▶ **Records supplied**:

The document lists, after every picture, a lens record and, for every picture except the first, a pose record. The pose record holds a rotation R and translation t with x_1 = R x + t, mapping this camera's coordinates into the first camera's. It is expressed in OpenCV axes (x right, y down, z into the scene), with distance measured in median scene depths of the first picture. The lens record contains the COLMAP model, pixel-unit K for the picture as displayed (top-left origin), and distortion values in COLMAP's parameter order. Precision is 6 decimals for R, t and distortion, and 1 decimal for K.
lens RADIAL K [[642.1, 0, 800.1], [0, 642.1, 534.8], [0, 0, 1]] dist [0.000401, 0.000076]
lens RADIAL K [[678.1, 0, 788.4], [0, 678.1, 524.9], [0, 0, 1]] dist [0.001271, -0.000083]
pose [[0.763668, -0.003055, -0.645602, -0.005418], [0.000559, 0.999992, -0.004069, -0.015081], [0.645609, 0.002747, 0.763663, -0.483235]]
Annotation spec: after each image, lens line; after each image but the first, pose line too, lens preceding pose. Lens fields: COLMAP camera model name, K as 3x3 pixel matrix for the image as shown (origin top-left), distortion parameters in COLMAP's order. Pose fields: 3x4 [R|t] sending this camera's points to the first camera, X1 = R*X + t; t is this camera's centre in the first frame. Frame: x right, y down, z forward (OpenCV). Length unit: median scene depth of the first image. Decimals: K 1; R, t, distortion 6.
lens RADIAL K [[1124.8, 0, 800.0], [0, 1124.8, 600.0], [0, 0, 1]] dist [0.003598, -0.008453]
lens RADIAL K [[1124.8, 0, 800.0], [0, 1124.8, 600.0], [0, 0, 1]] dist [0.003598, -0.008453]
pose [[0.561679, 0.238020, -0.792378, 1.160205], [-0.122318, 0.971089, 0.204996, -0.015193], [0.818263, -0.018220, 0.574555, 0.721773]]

▶ **Work to complete**: Write out all of the records once more, exactly.

▶ **Final answer**:
The document lists, after every picture, a lens record and, for every picture except the first, a pose record. The pose record holds a rotation R and translation t with x_1 = R x + t, mapping this camera's coordinates into the first camera's. It is expressed in OpenCV axes (x right, y down, z into the scene), with distance measured in median scene depths of the first picture. The lens record contains the COLMAP model, pixel-unit K for the picture as displayed (top-left origin), and distortion values in COLMAP's parameter order. Precision is 6 decimals for R, t and distortion, and 1 decimal for K.
lens RADIAL K [[642.1, 0, 800.1], [0, 642.1, 534.8], [0, 0, 1]] dist [0.000401, 0.000076]
lens RADIAL K [[678.1, 0, 788.4], [0, 678.1, 524.9], [0, 0, 1]] dist [0.001271, -0.000083]
pose [[0.763668, -0.003055, -0.645602, -0.005418], [0.000559, 0.999992, -0.004069, -0.015081], [0.645609, 0.002747, 0.763663, -0.483235]]
Annotation spec: after each image, lens line; after each image but the first, pose line too, lens preceding pose. Lens fields: COLMAP camera model name, K as 3x3 pixel matrix for the image as shown (origin top-left), distortion parameters in COLMAP's order. Pose fields: 3x4 [R|t] sending this camera's points to the first camera, X1 = R*X + t; t is this camera's centre in the first frame. Frame: x right, y down, z forward (OpenCV). Length unit: median scene depth of the first image. Decimals: K 1; R, t, distortion 6.
lens RADIAL K [[1124.8, 0, 800.0], [0, 1124.8, 600.0], [0, 0, 1]] dist [0.003598, -0.008453]
lens RADIAL K [[1124.8, 0, 800.0], [0, 1124.8, 600.0], [0, 0, 1]] dist [0.003598, -0.008453]
pose [[0.561679, 0.238020, -0.792378, 1.160205], [-0.122318, 0.971089, 0.204996, -0.015193], [0.818263, -0.018220, 0.574555, 0.721773]]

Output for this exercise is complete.